Texto —
════════
Mergulhei nas águas da memória. Senti-me
envolvida por uma música angelical. Ecoavam os risos, a alegria. A felicidade
de quem se sabe muito amado. Que belas águas tépidas onde posso mergulhar,
sentir as ondas da vida, o sol a acariciar-me, os pássaros a esvoaçar, o céu
azul, o infinito, a doçura de quem nada por entre tanta beleza da natureza e da
vida ao som dos acordes da música “Bolero de Ravel” que enleva os meus
sentidos. Oh doces momentos de felicidade não me abandoneis! Sois tão doces
como o mel. Quero perpetuar o lazer de um dia de verão admirável deixando de
lado o cansaço da vida por uns momentos. Uma leve brisa que transporta um
cheiro intenso a mar, o barulho das ondas a rebentar, o horizonte muito azul
onde o mar se une ao céu, tudo contribui para que esta pausa na vida alcance a
plenitude, uma pequena antecipação do paraíso. Não há passado, não há futuro,
apenas o momento presente, a natureza, eu e Deus. A música de Maurice Ravel
continua a acompanhar-me. Mas a força da música parece querer transmitir uma
mensagem. Tantas preocupações, tanta agitação na vida, esquecendo que somos
seres finitos. Um dia, assim como a música terminou, também nós partiremos.
Medito. O que fiz da minha vida? Mas a tranquilidade e serenidade deste momento
não querem de todo ser interrompidas.”Nunca quebres o silêncio se não é para
ser melhorado” escreveu Beethoven.
Ouço agora a Sonata Moonlight deste famoso
compositor alemão.
════════
Enunciado da tarefa — Transcreva na íntegra, sem qualquer alteração, o texto acima sobre o mergulho nas águas da memória. As linhas apresentadas adiante são material independente do texto.

Dados fornecidos —
════════
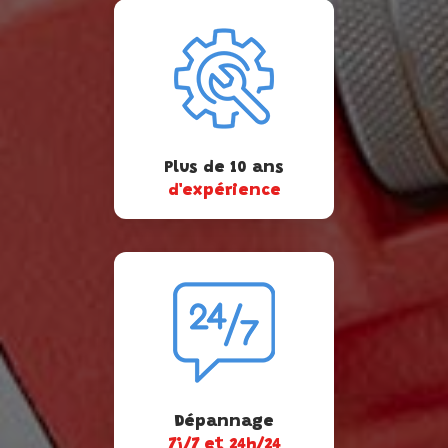
Plus de 10 ans
d'expérience
Dépannage
7j/7 et 24h/24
════════
Resposta —
Mergulhei nas águas da memória. Senti-me
envolvida por uma música angelical. Ecoavam os risos, a alegria. A felicidade
de quem se sabe muito amado. Que belas águas tépidas onde posso mergulhar,
sentir as ondas da vida, o sol a acariciar-me, os pássaros a esvoaçar, o céu
azul, o infinito, a doçura de quem nada por entre tanta beleza da natureza e da
vida ao som dos acordes da música “Bolero de Ravel” que enleva os meus
sentidos. Oh doces momentos de felicidade não me abandoneis! Sois tão doces
como o mel. Quero perpetuar o lazer de um dia de verão admirável deixando de
lado o cansaço da vida por uns momentos. Uma leve brisa que transporta um
cheiro intenso a mar, o barulho das ondas a rebentar, o horizonte muito azul
onde o mar se une ao céu, tudo contribui para que esta pausa na vida alcance a
plenitude, uma pequena antecipação do paraíso. Não há passado, não há futuro,
apenas o momento presente, a natureza, eu e Deus. A música de Maurice Ravel
continua a acompanhar-me. Mas a força da música parece querer transmitir uma
mensagem. Tantas preocupações, tanta agitação na vida, esquecendo que somos
seres finitos. Um dia, assim como a música terminou, também nós partiremos.
Medito. O que fiz da minha vida? Mas a tranquilidade e serenidade deste momento
não querem de todo ser interrompidas.”Nunca quebres o silêncio se não é para
ser melhorado” escreveu Beethoven.
Ouço agora a Sonata Moonlight deste famoso
compositor alemão.